--- Supplied data ---
* * * *
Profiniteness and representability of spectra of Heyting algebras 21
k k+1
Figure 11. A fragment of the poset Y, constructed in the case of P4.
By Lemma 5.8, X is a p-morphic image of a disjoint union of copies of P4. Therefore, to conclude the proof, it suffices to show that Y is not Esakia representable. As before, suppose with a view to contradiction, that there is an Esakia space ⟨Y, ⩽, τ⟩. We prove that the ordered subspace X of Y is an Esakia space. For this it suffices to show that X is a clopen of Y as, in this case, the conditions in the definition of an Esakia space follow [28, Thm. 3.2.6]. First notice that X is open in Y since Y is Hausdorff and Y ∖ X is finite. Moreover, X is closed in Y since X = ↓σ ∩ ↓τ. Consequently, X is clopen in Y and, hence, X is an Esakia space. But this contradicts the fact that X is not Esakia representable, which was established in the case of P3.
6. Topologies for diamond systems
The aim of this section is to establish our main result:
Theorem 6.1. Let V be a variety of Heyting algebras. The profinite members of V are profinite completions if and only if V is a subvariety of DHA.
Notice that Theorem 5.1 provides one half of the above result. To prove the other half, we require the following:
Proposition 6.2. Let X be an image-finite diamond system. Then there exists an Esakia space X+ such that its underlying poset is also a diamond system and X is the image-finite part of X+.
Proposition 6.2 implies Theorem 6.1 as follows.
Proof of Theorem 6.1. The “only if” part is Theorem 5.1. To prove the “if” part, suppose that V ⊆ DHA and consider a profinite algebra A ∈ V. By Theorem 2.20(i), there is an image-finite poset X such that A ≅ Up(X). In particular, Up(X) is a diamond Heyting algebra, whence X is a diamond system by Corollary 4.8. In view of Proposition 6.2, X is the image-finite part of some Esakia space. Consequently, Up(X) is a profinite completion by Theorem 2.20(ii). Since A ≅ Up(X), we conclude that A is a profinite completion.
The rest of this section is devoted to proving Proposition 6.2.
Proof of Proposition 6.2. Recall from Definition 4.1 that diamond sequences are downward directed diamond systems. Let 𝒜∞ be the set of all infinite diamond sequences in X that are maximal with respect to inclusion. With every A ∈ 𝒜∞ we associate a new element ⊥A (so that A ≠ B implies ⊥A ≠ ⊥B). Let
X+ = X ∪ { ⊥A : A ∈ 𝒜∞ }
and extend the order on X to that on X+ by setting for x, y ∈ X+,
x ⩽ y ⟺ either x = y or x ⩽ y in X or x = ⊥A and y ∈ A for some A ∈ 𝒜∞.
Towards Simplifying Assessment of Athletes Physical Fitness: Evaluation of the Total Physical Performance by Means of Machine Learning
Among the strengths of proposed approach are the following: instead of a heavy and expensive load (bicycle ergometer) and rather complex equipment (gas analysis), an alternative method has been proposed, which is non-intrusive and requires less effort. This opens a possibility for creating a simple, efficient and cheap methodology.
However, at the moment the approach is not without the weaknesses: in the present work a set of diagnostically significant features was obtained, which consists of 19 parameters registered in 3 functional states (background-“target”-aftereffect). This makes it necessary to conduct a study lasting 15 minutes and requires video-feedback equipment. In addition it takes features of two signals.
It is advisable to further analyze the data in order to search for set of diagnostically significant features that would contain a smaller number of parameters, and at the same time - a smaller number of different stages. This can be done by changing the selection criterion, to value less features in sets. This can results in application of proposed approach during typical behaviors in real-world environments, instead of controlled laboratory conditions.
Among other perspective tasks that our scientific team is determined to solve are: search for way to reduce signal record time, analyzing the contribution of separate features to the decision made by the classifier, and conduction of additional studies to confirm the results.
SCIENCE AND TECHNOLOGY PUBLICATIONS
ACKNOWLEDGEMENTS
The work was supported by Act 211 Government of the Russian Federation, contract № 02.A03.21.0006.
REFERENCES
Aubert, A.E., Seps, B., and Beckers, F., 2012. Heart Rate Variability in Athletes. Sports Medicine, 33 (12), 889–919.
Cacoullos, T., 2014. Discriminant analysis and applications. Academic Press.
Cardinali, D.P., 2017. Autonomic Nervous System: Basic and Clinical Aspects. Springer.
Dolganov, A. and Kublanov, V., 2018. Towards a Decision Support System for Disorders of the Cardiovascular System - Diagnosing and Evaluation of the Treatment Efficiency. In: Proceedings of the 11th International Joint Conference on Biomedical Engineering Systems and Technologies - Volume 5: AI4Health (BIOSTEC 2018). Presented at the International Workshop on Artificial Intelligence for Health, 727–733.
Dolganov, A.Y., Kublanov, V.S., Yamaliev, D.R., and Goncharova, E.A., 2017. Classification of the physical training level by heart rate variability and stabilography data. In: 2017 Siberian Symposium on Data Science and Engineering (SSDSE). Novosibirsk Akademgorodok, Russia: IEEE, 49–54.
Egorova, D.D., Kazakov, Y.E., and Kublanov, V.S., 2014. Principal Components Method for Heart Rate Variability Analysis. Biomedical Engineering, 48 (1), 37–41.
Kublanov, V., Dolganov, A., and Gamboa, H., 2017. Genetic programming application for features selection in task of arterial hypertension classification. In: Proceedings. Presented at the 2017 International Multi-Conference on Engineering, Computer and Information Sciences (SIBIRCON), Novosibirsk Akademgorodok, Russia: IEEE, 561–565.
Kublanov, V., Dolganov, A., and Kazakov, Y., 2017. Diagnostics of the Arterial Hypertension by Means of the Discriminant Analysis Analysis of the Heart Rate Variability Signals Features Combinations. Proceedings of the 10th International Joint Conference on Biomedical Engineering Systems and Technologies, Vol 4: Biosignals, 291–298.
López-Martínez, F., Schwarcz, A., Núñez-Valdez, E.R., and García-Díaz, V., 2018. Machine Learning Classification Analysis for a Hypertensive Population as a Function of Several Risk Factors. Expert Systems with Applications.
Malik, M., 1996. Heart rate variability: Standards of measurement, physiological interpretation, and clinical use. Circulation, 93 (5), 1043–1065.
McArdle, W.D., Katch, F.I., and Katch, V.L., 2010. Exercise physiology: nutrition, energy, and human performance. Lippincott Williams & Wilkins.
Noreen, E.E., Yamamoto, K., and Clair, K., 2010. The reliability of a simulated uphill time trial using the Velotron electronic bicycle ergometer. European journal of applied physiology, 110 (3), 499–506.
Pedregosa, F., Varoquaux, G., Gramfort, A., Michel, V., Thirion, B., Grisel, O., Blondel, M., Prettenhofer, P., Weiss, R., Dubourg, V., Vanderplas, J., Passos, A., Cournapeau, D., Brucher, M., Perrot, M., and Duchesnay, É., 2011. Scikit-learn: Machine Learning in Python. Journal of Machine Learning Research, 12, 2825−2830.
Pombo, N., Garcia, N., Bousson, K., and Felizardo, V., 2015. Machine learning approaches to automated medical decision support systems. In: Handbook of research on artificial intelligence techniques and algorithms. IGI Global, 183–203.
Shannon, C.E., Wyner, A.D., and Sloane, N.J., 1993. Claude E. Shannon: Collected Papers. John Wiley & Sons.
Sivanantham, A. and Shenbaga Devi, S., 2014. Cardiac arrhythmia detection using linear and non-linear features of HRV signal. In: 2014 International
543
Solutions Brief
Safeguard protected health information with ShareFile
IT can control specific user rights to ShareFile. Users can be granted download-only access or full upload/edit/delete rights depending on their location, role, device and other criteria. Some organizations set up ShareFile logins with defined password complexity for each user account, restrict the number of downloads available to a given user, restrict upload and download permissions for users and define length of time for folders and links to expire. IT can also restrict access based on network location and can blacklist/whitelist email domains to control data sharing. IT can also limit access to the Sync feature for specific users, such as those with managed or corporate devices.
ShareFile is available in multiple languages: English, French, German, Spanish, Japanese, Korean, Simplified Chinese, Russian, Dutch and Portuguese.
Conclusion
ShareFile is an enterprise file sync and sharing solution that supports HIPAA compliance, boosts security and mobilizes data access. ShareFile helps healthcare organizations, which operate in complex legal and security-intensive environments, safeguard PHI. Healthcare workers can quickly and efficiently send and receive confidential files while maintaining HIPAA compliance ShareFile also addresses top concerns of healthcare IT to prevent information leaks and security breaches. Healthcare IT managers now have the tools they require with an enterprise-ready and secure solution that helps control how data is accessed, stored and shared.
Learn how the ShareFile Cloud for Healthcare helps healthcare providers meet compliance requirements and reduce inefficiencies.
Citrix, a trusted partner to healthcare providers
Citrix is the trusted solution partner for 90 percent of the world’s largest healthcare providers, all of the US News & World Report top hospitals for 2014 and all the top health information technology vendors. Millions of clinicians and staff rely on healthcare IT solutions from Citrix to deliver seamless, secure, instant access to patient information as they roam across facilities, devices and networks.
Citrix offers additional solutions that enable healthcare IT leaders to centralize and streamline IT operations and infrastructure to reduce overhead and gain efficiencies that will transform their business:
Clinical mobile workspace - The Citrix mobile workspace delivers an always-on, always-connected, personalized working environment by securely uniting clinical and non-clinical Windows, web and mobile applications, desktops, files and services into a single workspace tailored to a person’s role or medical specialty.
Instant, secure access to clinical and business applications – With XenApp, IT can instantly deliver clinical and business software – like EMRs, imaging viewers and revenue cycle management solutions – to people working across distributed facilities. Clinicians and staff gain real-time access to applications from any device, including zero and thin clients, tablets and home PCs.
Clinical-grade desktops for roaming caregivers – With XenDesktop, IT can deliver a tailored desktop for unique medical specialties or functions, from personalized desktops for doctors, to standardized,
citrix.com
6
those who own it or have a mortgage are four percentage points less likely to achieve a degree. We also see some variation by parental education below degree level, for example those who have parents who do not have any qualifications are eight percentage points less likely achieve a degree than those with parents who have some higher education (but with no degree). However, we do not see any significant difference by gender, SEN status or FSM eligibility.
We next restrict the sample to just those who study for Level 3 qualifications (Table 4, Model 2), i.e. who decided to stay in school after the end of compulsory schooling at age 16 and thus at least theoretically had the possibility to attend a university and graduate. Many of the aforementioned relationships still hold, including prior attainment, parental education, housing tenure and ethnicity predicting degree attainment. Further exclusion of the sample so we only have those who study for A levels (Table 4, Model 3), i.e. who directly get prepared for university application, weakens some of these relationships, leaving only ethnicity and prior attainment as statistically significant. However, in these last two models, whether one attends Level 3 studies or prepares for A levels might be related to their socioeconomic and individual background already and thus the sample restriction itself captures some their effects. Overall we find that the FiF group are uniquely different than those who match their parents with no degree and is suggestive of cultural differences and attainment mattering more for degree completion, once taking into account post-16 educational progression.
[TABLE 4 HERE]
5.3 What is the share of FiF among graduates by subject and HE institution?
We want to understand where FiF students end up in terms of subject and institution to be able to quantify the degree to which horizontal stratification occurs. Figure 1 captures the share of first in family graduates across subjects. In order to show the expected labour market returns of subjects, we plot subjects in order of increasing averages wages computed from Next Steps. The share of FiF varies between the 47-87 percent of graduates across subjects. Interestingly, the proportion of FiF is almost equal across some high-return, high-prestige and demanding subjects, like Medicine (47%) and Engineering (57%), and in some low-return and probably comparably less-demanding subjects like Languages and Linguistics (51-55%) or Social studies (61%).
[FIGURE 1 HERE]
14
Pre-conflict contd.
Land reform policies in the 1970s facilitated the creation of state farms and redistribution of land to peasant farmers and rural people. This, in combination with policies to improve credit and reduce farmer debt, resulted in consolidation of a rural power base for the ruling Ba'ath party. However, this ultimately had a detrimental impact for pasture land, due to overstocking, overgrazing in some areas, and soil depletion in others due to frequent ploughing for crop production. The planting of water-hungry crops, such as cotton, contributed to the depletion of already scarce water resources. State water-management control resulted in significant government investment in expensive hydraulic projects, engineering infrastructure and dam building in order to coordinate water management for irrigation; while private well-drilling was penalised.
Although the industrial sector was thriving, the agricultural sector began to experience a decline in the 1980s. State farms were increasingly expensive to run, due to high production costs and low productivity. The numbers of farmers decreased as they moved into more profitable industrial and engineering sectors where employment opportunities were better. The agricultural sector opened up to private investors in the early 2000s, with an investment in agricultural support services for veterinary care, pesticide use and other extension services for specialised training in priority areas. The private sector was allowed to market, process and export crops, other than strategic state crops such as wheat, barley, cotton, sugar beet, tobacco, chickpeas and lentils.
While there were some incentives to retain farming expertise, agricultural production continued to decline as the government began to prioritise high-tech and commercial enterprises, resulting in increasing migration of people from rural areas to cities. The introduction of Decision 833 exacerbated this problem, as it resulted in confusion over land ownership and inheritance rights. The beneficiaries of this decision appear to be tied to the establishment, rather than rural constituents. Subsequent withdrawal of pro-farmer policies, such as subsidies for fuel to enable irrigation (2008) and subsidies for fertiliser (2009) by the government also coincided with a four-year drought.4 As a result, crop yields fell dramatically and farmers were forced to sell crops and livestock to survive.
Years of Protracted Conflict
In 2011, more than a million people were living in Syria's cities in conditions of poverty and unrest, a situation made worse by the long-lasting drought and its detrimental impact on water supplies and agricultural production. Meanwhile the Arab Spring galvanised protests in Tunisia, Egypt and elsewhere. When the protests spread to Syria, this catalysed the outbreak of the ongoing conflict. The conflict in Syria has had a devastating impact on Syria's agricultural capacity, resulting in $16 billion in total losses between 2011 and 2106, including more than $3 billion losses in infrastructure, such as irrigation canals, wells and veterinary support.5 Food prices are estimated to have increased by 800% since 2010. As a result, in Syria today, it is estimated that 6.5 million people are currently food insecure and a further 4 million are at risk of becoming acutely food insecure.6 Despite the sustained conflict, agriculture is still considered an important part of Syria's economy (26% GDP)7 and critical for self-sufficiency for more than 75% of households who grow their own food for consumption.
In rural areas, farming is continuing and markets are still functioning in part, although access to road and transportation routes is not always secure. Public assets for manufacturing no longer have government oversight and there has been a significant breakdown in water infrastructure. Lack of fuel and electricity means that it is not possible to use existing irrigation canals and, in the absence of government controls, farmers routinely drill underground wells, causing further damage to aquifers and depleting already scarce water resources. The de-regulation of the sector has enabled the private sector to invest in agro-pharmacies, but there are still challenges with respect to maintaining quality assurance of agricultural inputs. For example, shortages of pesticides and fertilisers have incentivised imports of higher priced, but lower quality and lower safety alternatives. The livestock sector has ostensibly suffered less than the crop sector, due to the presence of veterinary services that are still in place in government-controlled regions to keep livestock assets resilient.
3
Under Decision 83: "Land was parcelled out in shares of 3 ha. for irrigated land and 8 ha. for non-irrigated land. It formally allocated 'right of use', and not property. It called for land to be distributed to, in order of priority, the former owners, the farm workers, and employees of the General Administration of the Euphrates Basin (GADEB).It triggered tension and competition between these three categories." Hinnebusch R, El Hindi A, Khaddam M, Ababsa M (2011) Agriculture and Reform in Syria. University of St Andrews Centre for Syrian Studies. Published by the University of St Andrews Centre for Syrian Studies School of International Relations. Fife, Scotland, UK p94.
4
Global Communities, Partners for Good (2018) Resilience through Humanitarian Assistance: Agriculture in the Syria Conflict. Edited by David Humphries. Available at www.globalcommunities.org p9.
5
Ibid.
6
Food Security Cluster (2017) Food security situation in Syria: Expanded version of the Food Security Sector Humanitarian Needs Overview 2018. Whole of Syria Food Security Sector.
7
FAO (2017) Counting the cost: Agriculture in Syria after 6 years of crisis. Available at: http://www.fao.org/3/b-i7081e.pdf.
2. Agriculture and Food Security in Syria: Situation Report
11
* * * *
--- Instructions to follow ---
Exactly as they stand, set down the lines from the top of the data through the line with "Figure 11. A".

--- Your solution ---
Profiniteness and representability of spectra of Heyting algebras 21
k k+1
Figure 11. A fragment of the poset Y, constructed in the case of P4.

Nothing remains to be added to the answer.